### What to do
Output, exactly as written, the lines below from the one that has "17: (384, 282, 2.33)" through the one that has "36: (122, 191, 1.89)"; nothing else, and no pictures.

(The input begins)

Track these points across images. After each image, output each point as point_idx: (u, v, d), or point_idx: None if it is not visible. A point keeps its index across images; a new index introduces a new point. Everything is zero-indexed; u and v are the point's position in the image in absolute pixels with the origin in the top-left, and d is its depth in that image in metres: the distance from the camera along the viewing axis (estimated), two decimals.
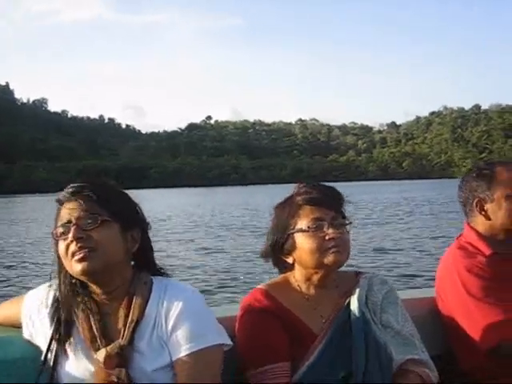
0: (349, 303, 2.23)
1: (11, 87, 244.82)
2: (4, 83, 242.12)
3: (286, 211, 2.24)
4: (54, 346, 1.89)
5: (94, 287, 1.90)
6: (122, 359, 1.80)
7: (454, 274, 2.57)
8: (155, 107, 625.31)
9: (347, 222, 2.21)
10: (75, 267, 1.82)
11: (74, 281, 1.90)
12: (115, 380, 1.77)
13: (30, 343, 1.99)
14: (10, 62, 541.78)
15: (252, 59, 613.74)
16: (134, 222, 1.95)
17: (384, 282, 2.33)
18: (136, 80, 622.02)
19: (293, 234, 2.20)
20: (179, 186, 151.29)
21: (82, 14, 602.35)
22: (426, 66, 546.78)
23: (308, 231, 2.15)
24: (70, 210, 1.86)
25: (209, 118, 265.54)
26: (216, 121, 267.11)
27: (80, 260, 1.81)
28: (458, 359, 2.59)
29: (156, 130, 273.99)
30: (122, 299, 1.89)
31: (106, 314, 1.89)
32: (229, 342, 1.92)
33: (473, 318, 2.49)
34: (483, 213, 2.62)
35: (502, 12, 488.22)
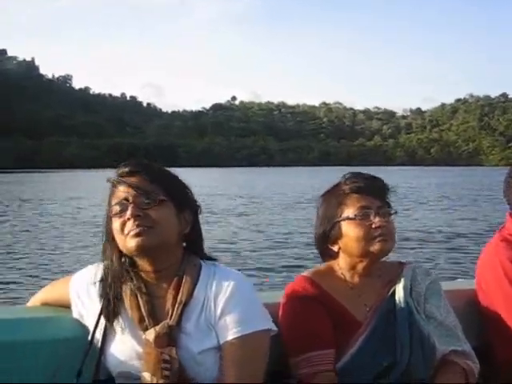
0: (393, 292, 2.25)
1: (36, 63, 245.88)
2: (30, 59, 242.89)
3: (332, 199, 2.26)
4: (101, 324, 1.93)
5: (144, 265, 1.92)
6: (170, 339, 1.82)
7: (497, 266, 2.55)
8: (174, 87, 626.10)
9: (392, 211, 2.24)
10: (130, 243, 1.84)
11: (123, 259, 1.94)
12: (167, 358, 1.80)
13: (79, 323, 2.02)
14: (34, 40, 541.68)
15: (271, 41, 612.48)
16: (187, 203, 1.98)
17: (428, 272, 2.35)
18: (155, 59, 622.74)
19: (339, 222, 2.21)
20: (208, 165, 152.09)
21: None
22: (450, 52, 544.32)
23: (355, 219, 2.17)
24: (126, 189, 1.89)
25: (234, 98, 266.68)
26: (241, 101, 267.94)
27: (136, 235, 1.83)
28: (496, 351, 2.56)
29: (176, 109, 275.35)
30: (170, 280, 1.92)
31: (155, 294, 1.92)
32: (275, 328, 1.94)
33: None
34: None
35: None
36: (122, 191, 1.89)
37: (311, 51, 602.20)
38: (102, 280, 1.97)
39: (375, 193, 2.22)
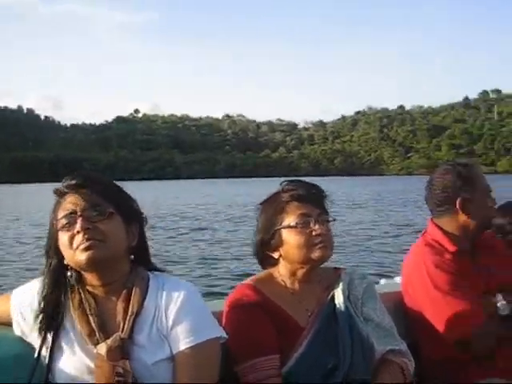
0: (332, 297, 2.30)
1: None
2: None
3: (272, 208, 2.29)
4: (48, 341, 1.87)
5: (92, 279, 1.89)
6: (123, 352, 1.79)
7: (422, 270, 2.69)
8: (72, 100, 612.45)
9: (331, 218, 2.28)
10: (80, 256, 1.81)
11: (69, 273, 1.90)
12: (121, 371, 1.77)
13: (21, 340, 1.96)
14: None
15: (169, 54, 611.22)
16: (134, 216, 1.98)
17: (363, 276, 2.42)
18: (52, 71, 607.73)
19: (280, 229, 2.25)
20: (114, 179, 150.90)
21: None
22: (348, 65, 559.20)
23: (296, 227, 2.21)
24: (74, 201, 1.85)
25: (137, 111, 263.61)
26: (144, 114, 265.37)
27: (86, 249, 1.80)
28: (423, 349, 2.71)
29: (75, 122, 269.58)
30: (119, 293, 1.89)
31: (104, 307, 1.88)
32: (225, 335, 1.94)
33: (440, 311, 2.62)
34: (465, 212, 2.75)
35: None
36: (70, 204, 1.86)
37: (211, 64, 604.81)
38: (45, 295, 1.91)
39: (315, 200, 2.26)
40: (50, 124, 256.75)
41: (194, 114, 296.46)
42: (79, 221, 1.82)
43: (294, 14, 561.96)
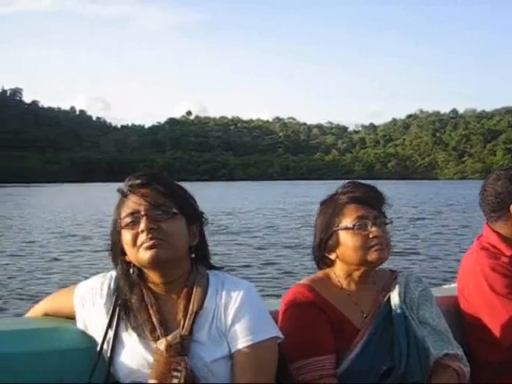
0: (388, 299, 2.30)
1: None
2: None
3: (330, 209, 2.30)
4: (110, 335, 1.92)
5: (153, 277, 1.93)
6: (182, 349, 1.83)
7: (478, 273, 2.66)
8: (120, 101, 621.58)
9: (388, 221, 2.29)
10: (143, 255, 1.85)
11: (131, 271, 1.94)
12: (178, 368, 1.80)
13: (84, 333, 2.01)
14: None
15: (216, 55, 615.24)
16: (195, 216, 2.00)
17: (419, 279, 2.40)
18: (101, 72, 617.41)
19: (337, 231, 2.25)
20: None
21: (44, 4, 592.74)
22: (399, 69, 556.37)
23: (353, 229, 2.21)
24: (137, 201, 1.88)
25: (189, 113, 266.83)
26: (196, 116, 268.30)
27: (150, 247, 1.83)
28: (478, 355, 2.64)
29: (125, 124, 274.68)
30: (180, 291, 1.93)
31: (164, 304, 1.92)
32: (281, 335, 1.95)
33: (497, 315, 2.58)
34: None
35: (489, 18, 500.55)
36: (134, 203, 1.89)
37: (257, 65, 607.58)
38: (110, 290, 1.98)
39: (372, 203, 2.27)
40: (101, 125, 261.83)
41: (244, 116, 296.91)
42: (143, 220, 1.85)
43: (343, 16, 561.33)
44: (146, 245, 1.84)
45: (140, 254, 1.85)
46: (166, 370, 1.81)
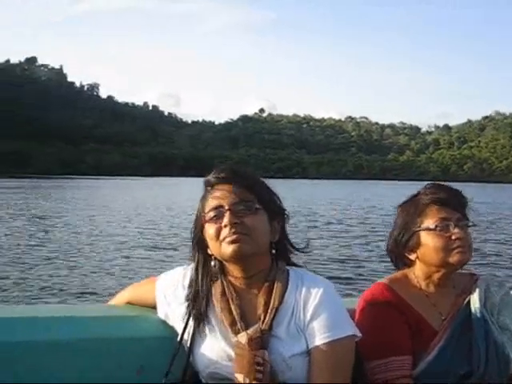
0: (467, 303, 2.26)
1: (64, 71, 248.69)
2: (58, 66, 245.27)
3: (412, 209, 2.28)
4: (190, 326, 1.95)
5: (235, 271, 1.94)
6: (262, 343, 1.84)
7: None
8: (189, 97, 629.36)
9: (471, 223, 2.26)
10: (226, 249, 1.85)
11: (213, 263, 1.97)
12: (260, 361, 1.82)
13: (164, 322, 2.05)
14: (59, 46, 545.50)
15: (284, 55, 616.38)
16: (277, 211, 1.99)
17: (501, 284, 2.35)
18: (170, 68, 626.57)
19: (418, 231, 2.24)
20: None
21: (118, 1, 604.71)
22: (469, 70, 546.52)
23: (435, 230, 2.20)
24: (221, 195, 1.89)
25: (261, 110, 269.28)
26: (269, 114, 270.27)
27: (233, 241, 1.84)
28: None
29: (196, 119, 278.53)
30: (260, 286, 1.93)
31: (245, 298, 1.94)
32: (359, 334, 1.93)
33: None
34: None
35: None
36: (218, 197, 1.90)
37: (326, 64, 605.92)
38: (191, 282, 2.00)
39: (455, 205, 2.25)
40: (173, 120, 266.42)
41: (313, 114, 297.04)
42: (227, 215, 1.85)
43: (414, 12, 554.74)
44: (229, 239, 1.85)
45: (223, 247, 1.87)
46: (250, 363, 1.82)
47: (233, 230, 1.84)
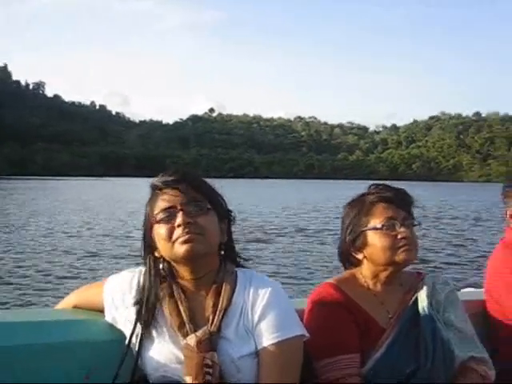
0: (415, 300, 2.29)
1: (9, 69, 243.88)
2: (2, 64, 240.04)
3: (358, 209, 2.29)
4: (138, 329, 1.93)
5: (184, 273, 1.94)
6: (211, 345, 1.83)
7: (507, 273, 2.64)
8: (136, 96, 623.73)
9: (416, 222, 2.28)
10: (180, 249, 1.85)
11: (161, 266, 1.96)
12: (209, 363, 1.81)
13: (112, 326, 2.02)
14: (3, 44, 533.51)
15: (233, 55, 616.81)
16: (224, 213, 2.01)
17: (446, 282, 2.39)
18: (119, 67, 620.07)
19: (365, 231, 2.25)
20: None
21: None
22: (416, 71, 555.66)
23: (381, 229, 2.21)
24: (172, 196, 1.89)
25: (211, 110, 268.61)
26: (219, 114, 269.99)
27: (186, 241, 1.84)
28: (505, 357, 2.56)
29: (143, 119, 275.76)
30: (209, 287, 1.93)
31: (194, 300, 1.93)
32: (307, 334, 1.94)
33: None
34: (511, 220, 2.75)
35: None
36: (169, 198, 1.90)
37: (273, 65, 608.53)
38: (140, 285, 1.99)
39: (401, 204, 2.27)
40: (121, 119, 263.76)
41: (263, 114, 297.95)
42: (180, 215, 1.86)
43: (355, 12, 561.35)
44: (182, 239, 1.84)
45: (176, 248, 1.86)
46: (199, 365, 1.82)
47: (186, 230, 1.84)
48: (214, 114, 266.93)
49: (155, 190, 1.96)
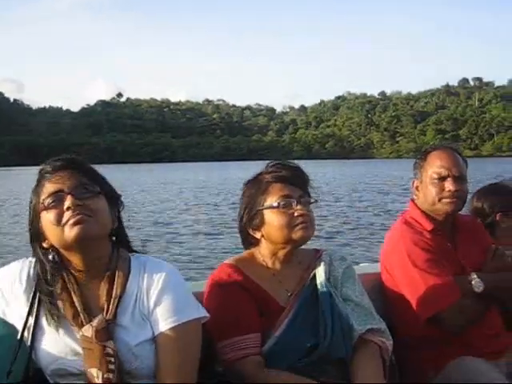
0: (312, 278, 2.33)
1: None
2: None
3: (255, 188, 2.32)
4: (30, 323, 1.85)
5: (74, 260, 1.88)
6: (108, 333, 1.80)
7: (402, 249, 2.73)
8: (31, 82, 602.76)
9: (312, 200, 2.32)
10: (70, 232, 1.79)
11: (51, 256, 1.89)
12: (111, 352, 1.77)
13: (3, 321, 1.91)
14: None
15: (133, 37, 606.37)
16: (115, 199, 2.00)
17: (343, 258, 2.45)
18: (8, 52, 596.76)
19: (262, 210, 2.28)
20: (113, 162, 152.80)
21: None
22: (318, 51, 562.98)
23: (278, 208, 2.24)
24: (60, 181, 1.84)
25: (119, 95, 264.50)
26: (128, 98, 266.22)
27: (76, 222, 1.78)
28: (400, 328, 2.70)
29: (42, 106, 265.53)
30: (102, 275, 1.89)
31: (87, 289, 1.88)
32: (206, 314, 1.95)
33: (417, 288, 2.65)
34: (417, 192, 2.88)
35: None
36: (56, 183, 1.85)
37: (175, 48, 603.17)
38: (29, 277, 1.92)
39: (297, 182, 2.30)
40: (21, 107, 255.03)
41: (158, 96, 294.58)
42: (68, 197, 1.81)
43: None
44: (72, 221, 1.80)
45: (66, 231, 1.80)
46: (101, 355, 1.78)
47: (76, 212, 1.80)
48: (123, 99, 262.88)
49: (44, 174, 1.91)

(The input ends)

### Task output
17: (384, 282, 2.33)
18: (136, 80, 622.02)
19: (293, 234, 2.20)
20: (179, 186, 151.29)
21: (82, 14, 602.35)
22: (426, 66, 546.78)
23: (308, 231, 2.15)
24: (70, 210, 1.86)
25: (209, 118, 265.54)
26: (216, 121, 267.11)
27: (80, 260, 1.81)
28: (458, 359, 2.59)
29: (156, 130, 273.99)
30: (122, 299, 1.89)
31: (106, 314, 1.89)
32: (229, 342, 1.92)
33: (473, 318, 2.49)
34: (483, 213, 2.62)
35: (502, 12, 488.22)
0: (393, 292, 2.25)
1: (36, 63, 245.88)
2: (30, 59, 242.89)
3: (332, 199, 2.26)
4: (101, 324, 1.93)
5: (144, 265, 1.92)
6: (170, 339, 1.82)
7: (497, 266, 2.55)
8: (174, 87, 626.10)
9: (392, 211, 2.24)
10: (130, 243, 1.84)
11: (123, 259, 1.94)
12: (167, 358, 1.80)
13: (79, 323, 2.02)
14: (34, 40, 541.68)
15: (271, 41, 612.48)
16: (187, 203, 1.98)
17: (428, 272, 2.35)
18: (155, 59, 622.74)
19: (339, 222, 2.21)
20: (208, 165, 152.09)
21: None
22: (450, 52, 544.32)
23: (355, 219, 2.17)
24: (126, 189, 1.89)
25: (234, 98, 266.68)
26: (241, 101, 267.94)
27: (136, 235, 1.83)
28: (496, 351, 2.56)
29: (176, 109, 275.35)
30: (170, 280, 1.92)
31: (155, 294, 1.92)
32: (275, 328, 1.94)
33: None
34: None
35: None
36: (122, 191, 1.89)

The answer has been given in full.